Des débuts en tant que jeune designer jusqu’à la prise de conscience artistique, les origines d’un processus de création

Venant d’une famille modeste, il ne va pas à l’école dès son plus jeune âge, mais il reste à la maison avec sa grand-mère, autodidacte, qui lui apprend la lecture. Il raconte qu’elle posait son index sur les lignes d’un des seuls livres qu’ils possédaient afin qu’il sente chacune des lettres de chacun des mots. Il les ressentait par le toucher. Première approche des sens… Et d’un monde de savoirs, dont il prend conscience, qu’il est en train de « toucher du doigt ». Ce rapport si particulier à la lecture et à la connaissance se retrouve notamment dans sa réinterprétation de l'Encyclopedia Britannica. Il concentre dans un seul ouvrage tous les volumes de la célèbre encyclopédie. Structure impressionnante de plus d’un mètre, elle montre aussi une certaine limite au savoir par l’écriture puisqu’elle se résume finalement à un seul objet.
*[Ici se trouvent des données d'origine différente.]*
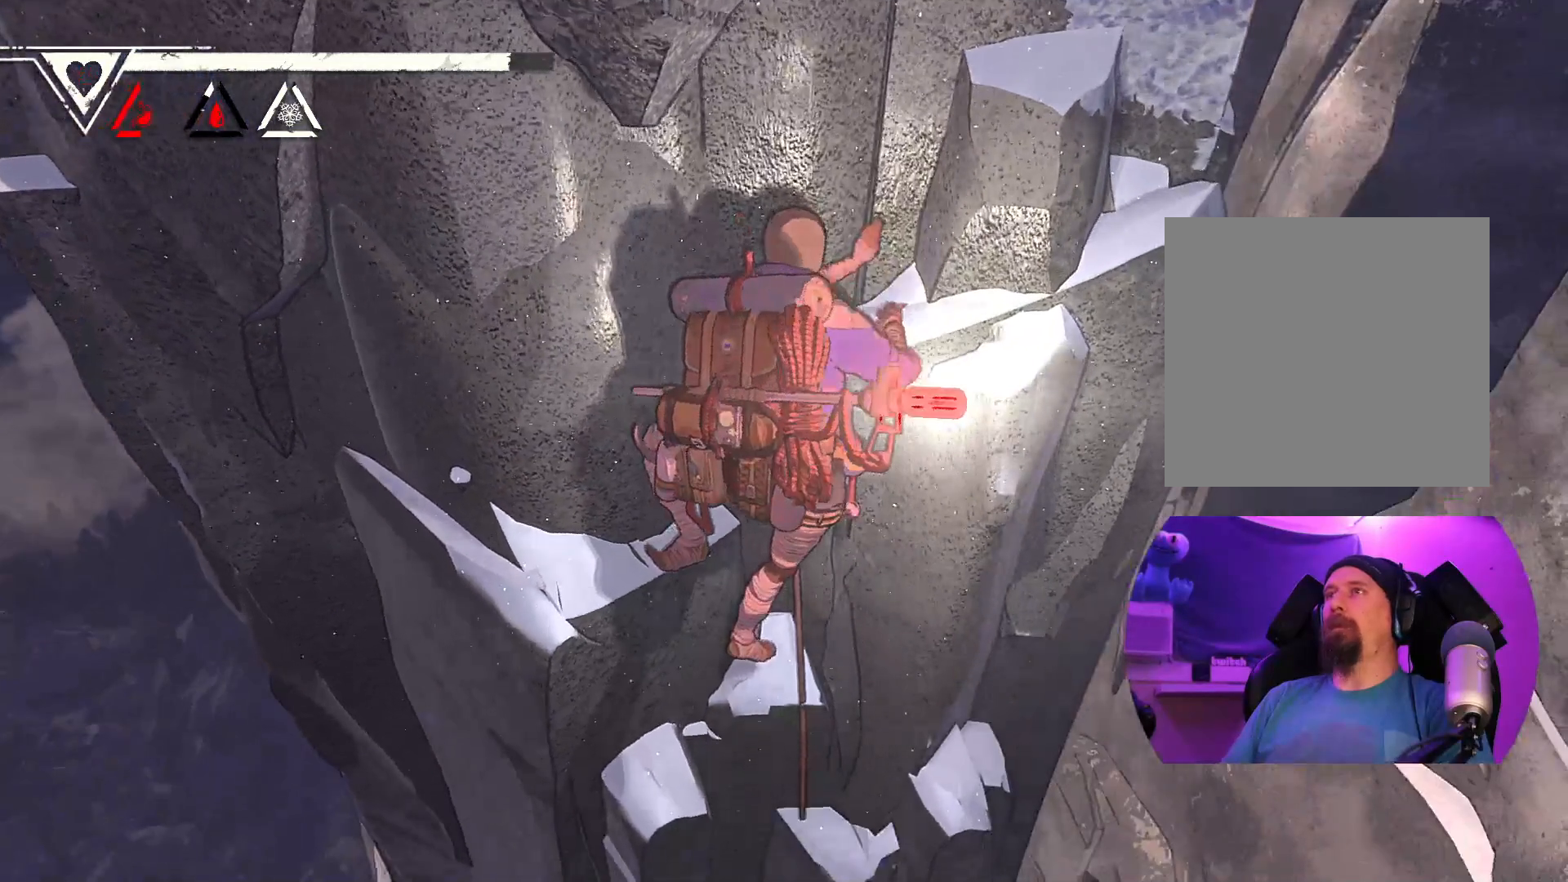
{"buttons": ["R1"], "left_stick": "up-right", "right_stick": "center", "events": [[33, "R1", "down"], [133, "left_stick", "right"], [350, "left_stick", "up-right"]]}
Ainsi, une fois à l’école, il perd tout repère, ne pouvant ressentir la même police et les mêmes sensations au toucher. Pour compenser ses lacunes, alors que les autres prennent des notes, lui dessine. Le dessin devient son langage. Il dit d’ailleurs : « Je ne sais pas à quel moment je suis devenu un artiste, mais je sais quand les autres ont cessé de l’être… » … Sa réponse: lorsque l’utilisation du dessin n’est plus tolérée à l’école, et qu’elle doit impérativement être remplacée par l’écriture conventionnelle. Substitution qui se fait au détriment de la créativité. Vik Muniz devient ainsi, selon ses dires, le « gamin » étrange au fond de la classe qui passe son temps à dessiner. Le directeur de son école prend l’initiative de l’inscrire à un concours de dessin. Le vainqueur intègre une école d’Art. Le jeune Vik Muniz remporte ce concours et découvre, un peu plus, cet univers qui l’émerveille : travailler signifie dessiner toute la journée…

 

            Suite à ses études, il devient un designer « utile », en tant que publicitaire qui crée pour le fonctionnalisme. Vik Muniz dénigre l’Art d’une certaine manière. Il en a une vision assez péjorative. Pour une simple raison, de ce qu’il en connaît, il est trop éloigné de la réalité. Il est synonyme de malheur et, de toute façon, n’intéresse que les personnes fortunées, comme lui fera remarquer une de ses petites amies. L’Art est destiné à des personnes auxquels, lui, ne ressemble pas et est réalisé par des individus tourmentés « qui ont une oreille en moins ». Cette fascination pour l’artiste néerlandais, Van Gogh, Vik Muniz l’exprime des années plus tard avec une réinterprétation de l'œuvre Le Semeur, parmi tant d’autres.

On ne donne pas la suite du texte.